ATLANTA – There’s a growing movement of black parents homeschooling their children, and it’s driven largely by concerns about racism and a lack of opportunity in public schools that serve predominantly minority kids.
The Christian Science Monitor detailed the movement in a lengthy profile featuring an Atlanta co-op where black parents are banding together to provide their children with a better education than what the local school district can provide.
Former teacher Nikita Bush leads the group in Atlanta’s West End neighborhood, where traditional public schools with an “absence of a moral binding” contribute to low expectations and lower academic achievement for black students, she said.
“People are starting to realize that public education in America was designed for the masses of poor, and its intent has been to trap poor people into being workers and servants,” Bush said. “If you don’t want that for your children, then you look for something else.”
And a lot of black parents have found that something else with homeschooling, as the number of black school aged children receiving their education at home has doubled in just over a decade, from roughly 103,000 in 2003 to 220,000 now, according to statistics from the National Home Research Institute.
“Moms and dads are saying, ‘We just want what’s best for our children,’” Brian Ray, founder of NHERI, told the Monitor. “They’ve been told for 20, 30, 40 years that public schools will get better, they’ll get better for black kids, but … black kids are still at the bottom of the totem pole in terms of academic achievement … and black families know it.”
Public schools have repeatedly tried and failed, for instance, to close the achievement gap between white and minority students. The most recent efforts come in the form of a “restorative justice,” race-based approach to school discipline designed to reduce the suspensions of minority students and keep them in school, though data from schools in places like St. Paul, Minnesota show it’s done nothing to improve learning for black students, EAGnews reports.
Regardless, the Obama administration and others who subscribe to the “white privilege” perspective on society are plowing forward with the ineffective approach some believe is driving chaos in the classroom and lower expectations for minority students.
The Monitor reports:
The reasons black parents cite for home-schooling their children cover a wide range. Some sound similar to the homeschooling movement as a whole: religious beliefs, a desire to shelter children from an increasingly crass or materialistic society, a conviction that they are best-suited to teach their kids the values they need to live a fulfilling life.

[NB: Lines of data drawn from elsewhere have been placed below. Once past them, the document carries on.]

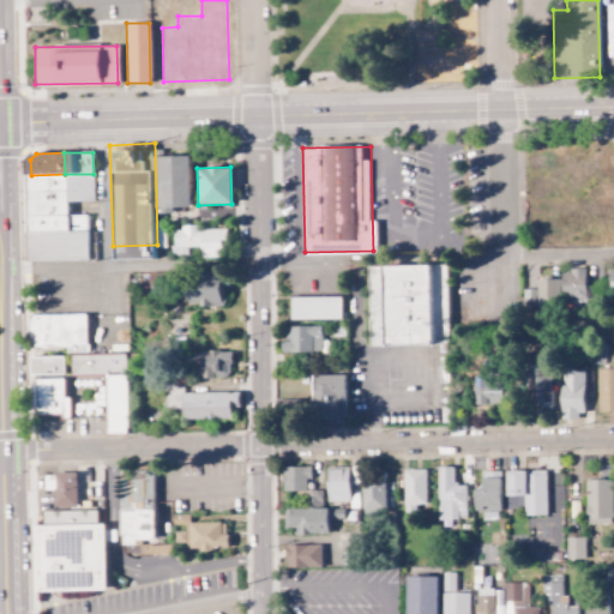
[(226,229),(197,229),(197,227),(172,227),(173,256),(187,254),(187,247),(199,247),(200,258),(222,258),(221,240),(226,240),(226,229)]
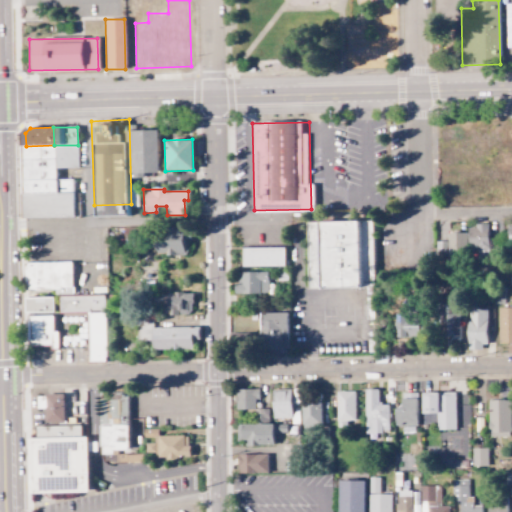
[(308,289),(374,287),(372,220),(306,222),(308,289)]
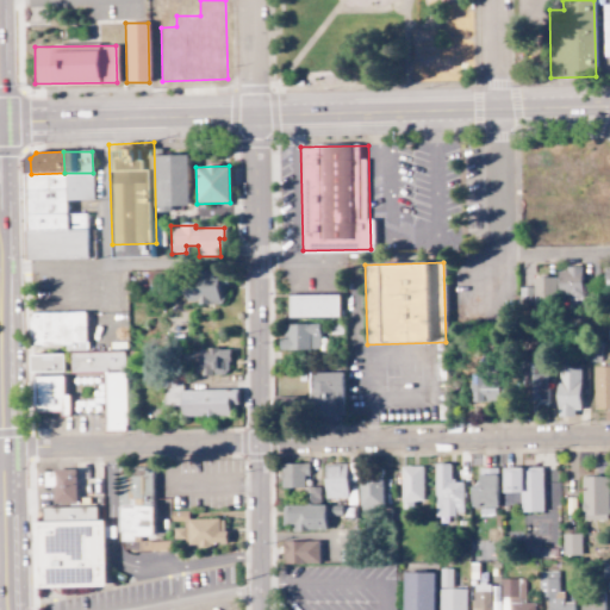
[(558,299),(582,298),(580,268),(556,268),(558,299)]
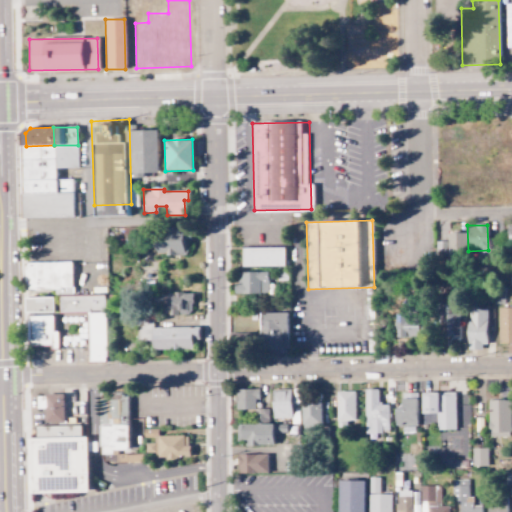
[(155,255),(183,254),(183,233),(154,234),(155,255)]
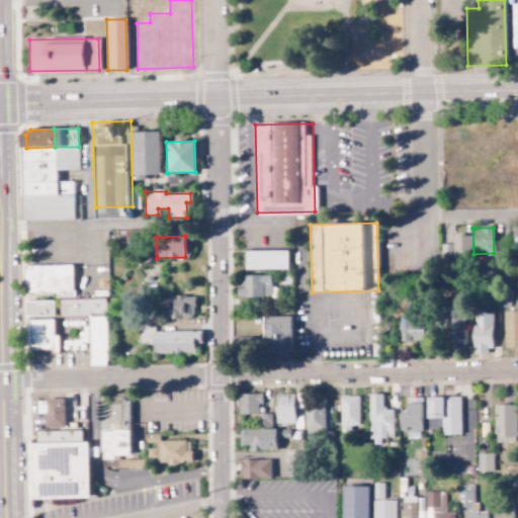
[(453,236),(452,258),(471,259),(471,236),(453,236)]
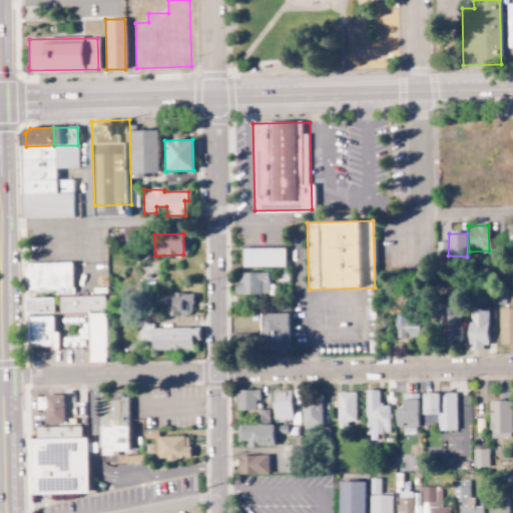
[(242,268),(285,267),(284,247),(241,248),(242,268)]
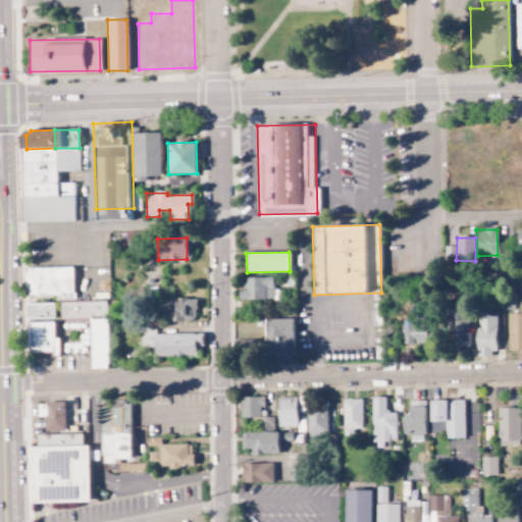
[(25,267),(25,280),(22,280),(22,296),(55,295),(55,301),(73,300),(73,267),(25,267)]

But other parents cite incidents of racial bullying, studies showing that black students are less likely to be recommended for gifted and advanced classes, and multiple studies showing that African-American children – especially boys – are disproportionately likely to be suspended or arrested.
Ray told the news site NHERI studies suggest black parents who pull their children out of public schools are doing them a favor academically.
An NHERI study found that home-schooled students score between 23 and 42 percentage points higher than traditional public school students in critical subjects of math, reading, and English, though Ray acknowledged the study only involved 81 home-schooled students, a very small sample size.
Those home-schooled students also scored well above average “on measures of social, emotional, and psychological development,” he said.
In Atlanta, black parents who couldn’t normally afford to take time off of work to home school their children are banding together with other parents to educate students in a co-op through rotating teaching shifts that allows the parent educators to focus on their strengths, said Cheryl Fields-Smith, an education professor at the University of Georgia.
“Some of the most amazing inventions come forward out of need,” Queen Taese, a Lithonia mother who homeschooled her seven children, told the Monitor. “And the way public education in going, there was an inevitable need, especially for the black community, because less funds go to our schools and there are a lot less opportunities unless our children go outside our community.”
The home-schooling advocates pointed out that the alternative to public education not only allows parents to help their children excel much quicker than public schools, it also gives them the freedom to shape their curriculum around the values they find most important, including more in-depth study of history and the civil rights movement, according to the news site.